OLBERMANN:  Are there similarities, have you found, in your limited exposure here to politics, between your current line of work and politics?

CAREY:  You know, this is a good joke.

(LAUGHTER)

CAREY:  Yes, because we both screw people.

(LAUGHTER)

OLBERMANN:  You know, I knew that was coming, too, and I asked the question anyway.  So that's my bad.  So that'll be the final (INAUDIBLE)

So what if it—if it does not work out and you do not get elected lieutenant governor?  Obviously, there's an election every three-and-a-half hours, to get chance after chance after chance.  But what do you do if—what do you do if, as approaching the—you know, the middle age of adult film acting...

CAREY:  Yes, I'm 25.

OLBERMANN:  Yes, exactly.  Forget it.  What—what do you do, other than politics, if you don't get into office?

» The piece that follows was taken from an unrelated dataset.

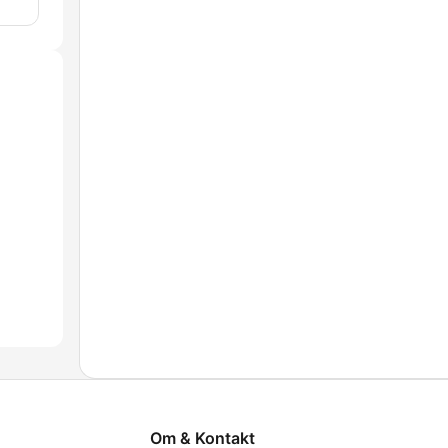
Om & Kontakt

CAREY:  Maybe I could do a show like you.  I could do a—you know, I'll talk politics and keep gaining exposure to different politicians and interviewing them, so that when I eventually run for president in 11 years, you know, I'll have more experience.

OLBERMANN:  Running for president?

CAREY:  And you could—you could be with me.

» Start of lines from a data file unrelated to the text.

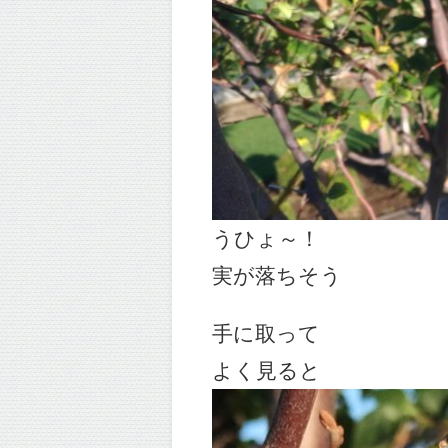
うひょ～！
実が落ちそう
手に取って
よく見ると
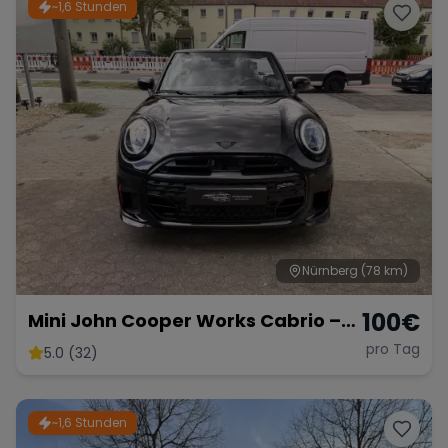
~1,6 Stunden
Nürnberg
(78 km)
100
€
Mini John Cooper Works Cabrio –
Fahrspaß Offenes Verdeck
pro Tag
5.0 (32)
~1,6 Stunden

OLBERMANN:  Running for president?

CAREY:  Yes.  I'll be president, you be vice president.

OLBERMANN:  Oh, that...

CAREY:  You could give me advice.

OLBERMANN:  That would be...

CAREY:  Or you could be my first man.  One or the other.

OLBERMANN:  Wow.  All right.  That would be in the Oval Office, too.  But do you think you—don't you think you've gotten enough exposure?  All right, now, you don't have to answer that one!

(LAUGHTER)

CAREY:  You can never have too much exposure.

OLBERMANN:  On basic cable, yes, you can.  Last question here is when you were on the program last week...

CAREY:  Yes.

OLBERMANN:  ... it was your birthday.  And I know that you have been celebrating your birthday.  Did the Republican Party get you anything for your birthday (INAUDIBLE)

CAREY:  No.  But you know, Alan Colmes—Alan Colmes got me a little teddy bear.  It was—I went to—you know, I did his radio show (INAUDIBLE) and he got me a teddy bear.

OLBERMANN:  Yes.

CAREY:  So that was really nice of him.

OLBERMANN:  He's on another network.

CAREY:  But he's not a Republican.  Yes.  You know what?  Sorry, Alan, but this is my favorite.

OLBERMANN:  Well, thank you!  I knew we were going to say something that I was going to regret, but turned out to be about Alan Colmes.

CAREY:  No, but I love you, Keith.

OLBERMANN:  Thanks.

CAREY:  We're going to watch the game afterwards, right?

OLBERMANN:  Absolutely. (INAUDIBLE)

CAREY:  Go Pistons!

OLBERMANN:  Mary Carey, thank you for your time tonight.

CAREY:  Thank you for having me.

OLBERMANN:  Best of luck in your career.  And of course, by that I mean lieutenant governor.

And from California, the state that votes so often, it apparently uses the political equivalent of Viagra, that's COUNTDOWN.  I'm Keith Olbermann.  Keep your knees loose.  Good night, and good luck.  We're done now.

(LAUGHTER)

THIS IS A RUSH TRANSCRIPT. THIS COPY MAY NOT BE IN ITS FINAL FORM AND MAY BE UPDATED.